Edit tracking data:
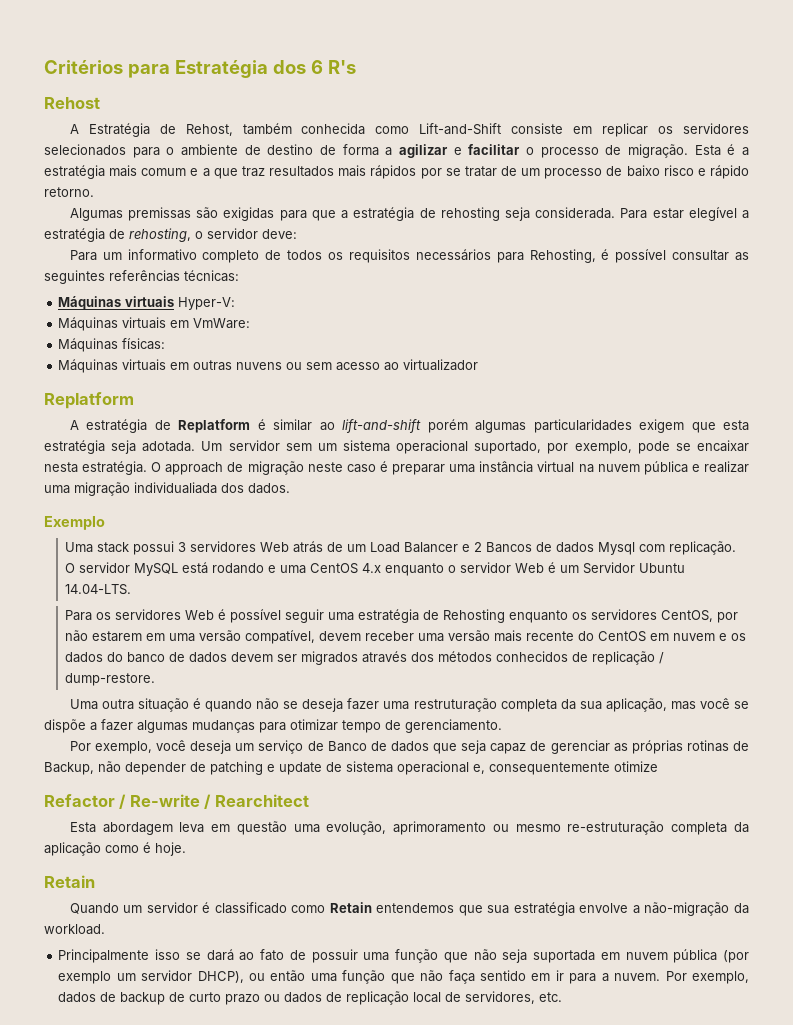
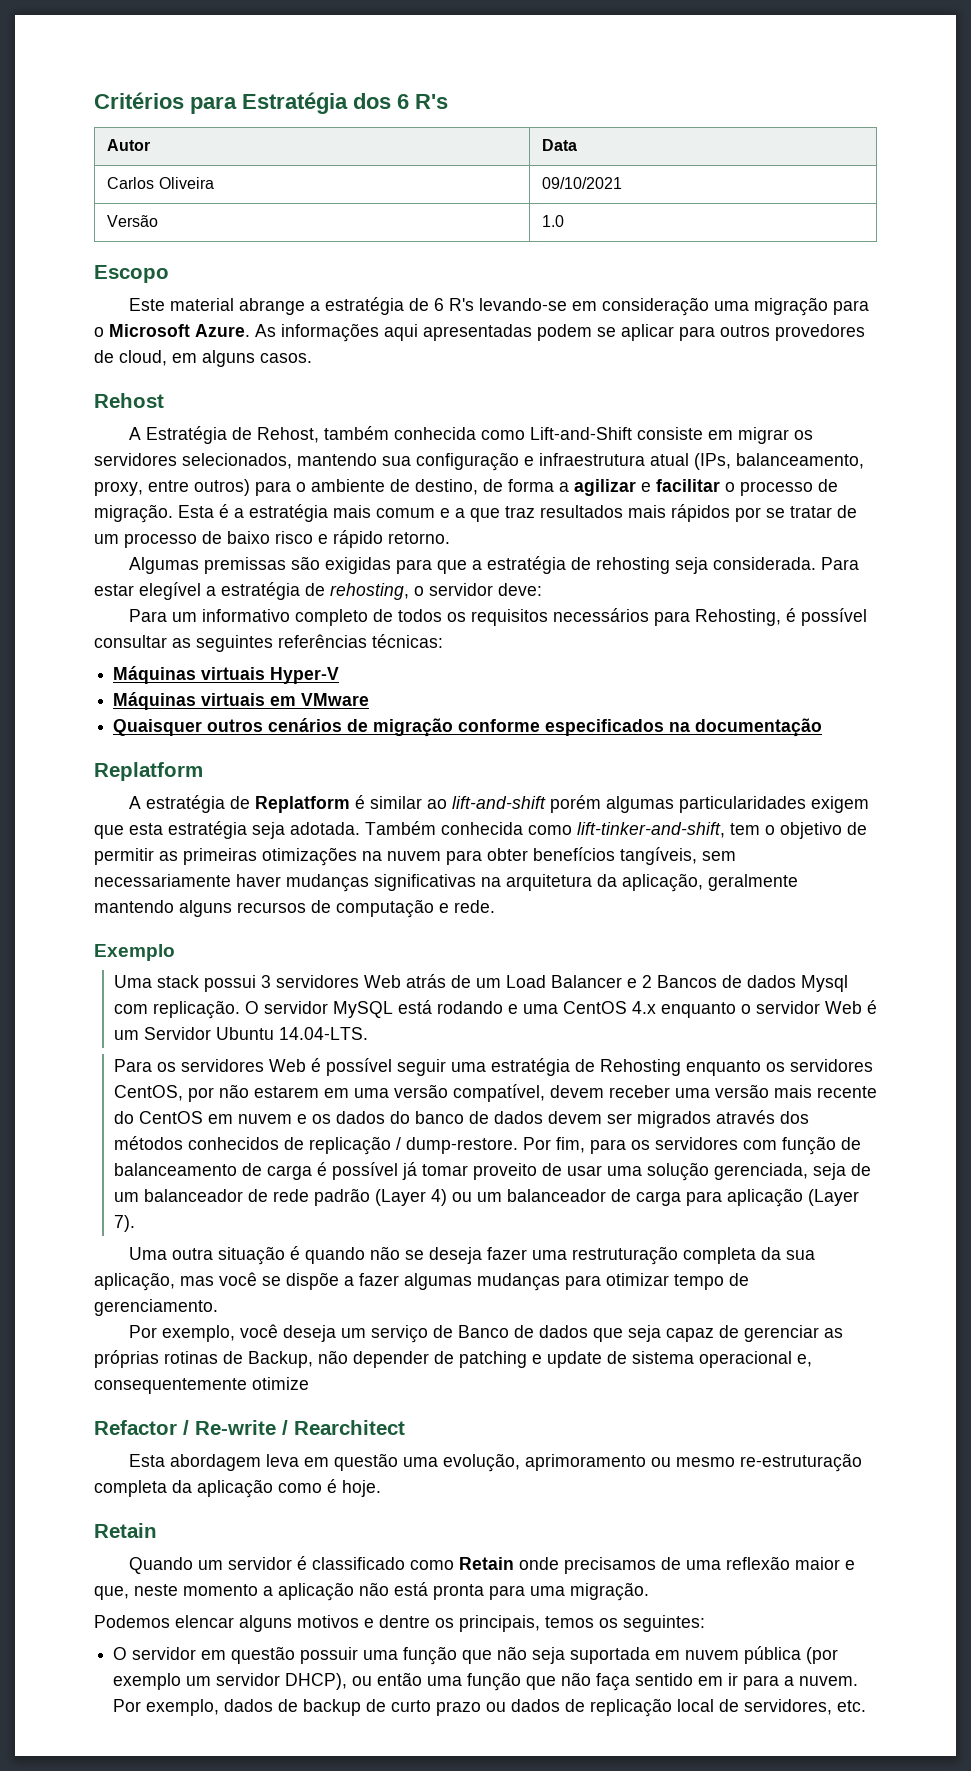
(356, 67) none -> [107,139,151,151] [542,139,578,151] [107,177,214,189] [542,177,623,189] [107,215,159,227] [542,215,565,227] [94,265,169,283] [128,297,869,316] [94,323,865,342] [94,350,312,367] // Autor | Data // Carlos Oliveira | 09/10/2021 // Versão | 1.0 // Escopo // Este material abrange a estratégia de 6 R's levando-se em consideração uma migração para o Microsoft Azure. As informações aqui apresentadas podem se aplicar para outros provedores de cloud, em alguns casos.
[602,123,749,137] [44,144,126,156] replicar os servidores selecionados -> [737,427,813,444] [94,452,864,471] [94,479,250,496] migrar os servidores selecionados, mantendo sua configuração e infraestrutura atual (IPs, balanceamento, proxy, entre outros)
[267,144,314,155] destino -> [415,479,478,495] destino,
[178,297,236,310] [58,317,251,331] [58,338,166,352] [58,359,479,373] Hyper-V: // Máquinas virtuais em VmWare: // Máquinas físicas: // Máquinas virtuais em outras nuvens ou sem acesso ao virtualizador -> [270,667,340,684] [113,692,370,710] [113,718,823,737] Hyper-V // Máquinas virtuais em VMware // Quaisquer outros cenários de migração conforme especificados na documentação
[201,440,749,454] [44,461,750,475] [44,482,290,496] Um servidor sem um sistema operacional suportado, por exemplo, pode se encaixar nesta estratégia. O approach de migração neste caso é preparar uma instância virtual na nuvem pública e realizar uma migração individualiada dos dados. -> [365,821,867,839] [94,847,736,866] [94,873,798,892] [94,899,495,918] Também conhecida como lift-tinker-and-shift, tem o objetivo de permitir as primeiras otimizações na nuvem para obter benefícios tangíveis, sem necessariamente haver mudanças significativas na arquitetura da aplicação, geralmente mantendo alguns recursos de computação e rede.
(155, 679) none -> [522,1136,861,1155] [113,1162,871,1181] [113,1188,859,1207] [113,1215,135,1232] Por fim, para os servidores com função de balanceamento de carga é possível já tomar proveito de usar uma solução gerenciada, seja de um balanceador de rede padrão (Layer 4) ou um balanceador de carga para aplicação (Layer 7).
[376,902,750,916] [44,924,105,935] [58,949,306,963] entendemos que sua estratégia envolve a não-migração da workload. // Principalmente isso se dará ao fato de -> [518,1556,855,1574] [94,1582,649,1601] [94,1615,705,1632] [113,1646,296,1664] onde precisamos de uma reflexão maior e que, neste momento a aplicação não está pronta para uma migração. // Podemos elencar alguns motivos e dentre os principais, temos os seguintes: // O servidor em questão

Instructions for the task
With the pictures removed, return the data above word for word.

Answer space
(356, 67) none -> [107,139,151,151] [542,139,578,151] [107,177,214,189] [542,177,623,189] [107,215,159,227] [542,215,565,227] [94,265,169,283] [128,297,869,316] [94,323,865,342] [94,350,312,367] // Autor | Data // Carlos Oliveira | 09/10/2021 // Versão | 1.0 // Escopo // Este material abrange a estratégia de 6 R's levando-se em consideração uma migração para o Microsoft Azure. As informações aqui apresentadas podem se aplicar para outros provedores de cloud, em alguns casos.
[602,123,749,137] [44,144,126,156] replicar os servidores selecionados -> [737,427,813,444] [94,452,864,471] [94,479,250,496] migrar os servidores selecionados, mantendo sua configuração e infraestrutura atual (IPs, balanceamento, proxy, entre outros)
[267,144,314,155] destino -> [415,479,478,495] destino,
[178,297,236,310] [58,317,251,331] [58,338,166,352] [58,359,479,373] Hyper-V: // Máquinas virtuais em VmWare: // Máquinas físicas: // Máquinas virtuais em outras nuvens ou sem acesso ao virtualizador -> [270,667,340,684] [113,692,370,710] [113,718,823,737] Hyper-V // Máquinas virtuais em VMware // Quaisquer outros cenários de migração conforme especificados na documentação
[201,440,749,454] [44,461,750,475] [44,482,290,496] Um servidor sem um sistema operacional suportado, por exemplo, pode se encaixar nesta estratégia. O approach de migração neste caso é preparar uma instância virtual na nuvem pública e realizar uma migração individualiada dos dados. -> [365,821,867,839] [94,847,736,866] [94,873,798,892] [94,899,495,918] Também conhecida como lift-tinker-and-shift, tem o objetivo de permitir as primeiras otimizações na nuvem para obter benefícios tangíveis, sem necessariamente haver mudanças significativas na arquitetura da aplicação, geralmente mantendo alguns recursos de computação e rede.
(155, 679) none -> [522,1136,861,1155] [113,1162,871,1181] [113,1188,859,1207] [113,1215,135,1232] Por fim, para os servidores com função de balanceamento de carga é possível já tomar proveito de usar uma solução gerenciada, seja de um balanceador de rede padrão (Layer 4) ou um balanceador de carga para aplicação (Layer 7).
[376,902,750,916] [44,924,105,935] [58,949,306,963] entendemos que sua estratégia envolve a não-migração da workload. // Principalmente isso se dará ao fato de -> [518,1556,855,1574] [94,1582,649,1601] [94,1615,705,1632] [113,1646,296,1664] onde precisamos de uma reflexão maior e que, neste momento a aplicação não está pronta para uma migração. // Podemos elencar alguns motivos e dentre os principais, temos os seguintes: // O servidor em questão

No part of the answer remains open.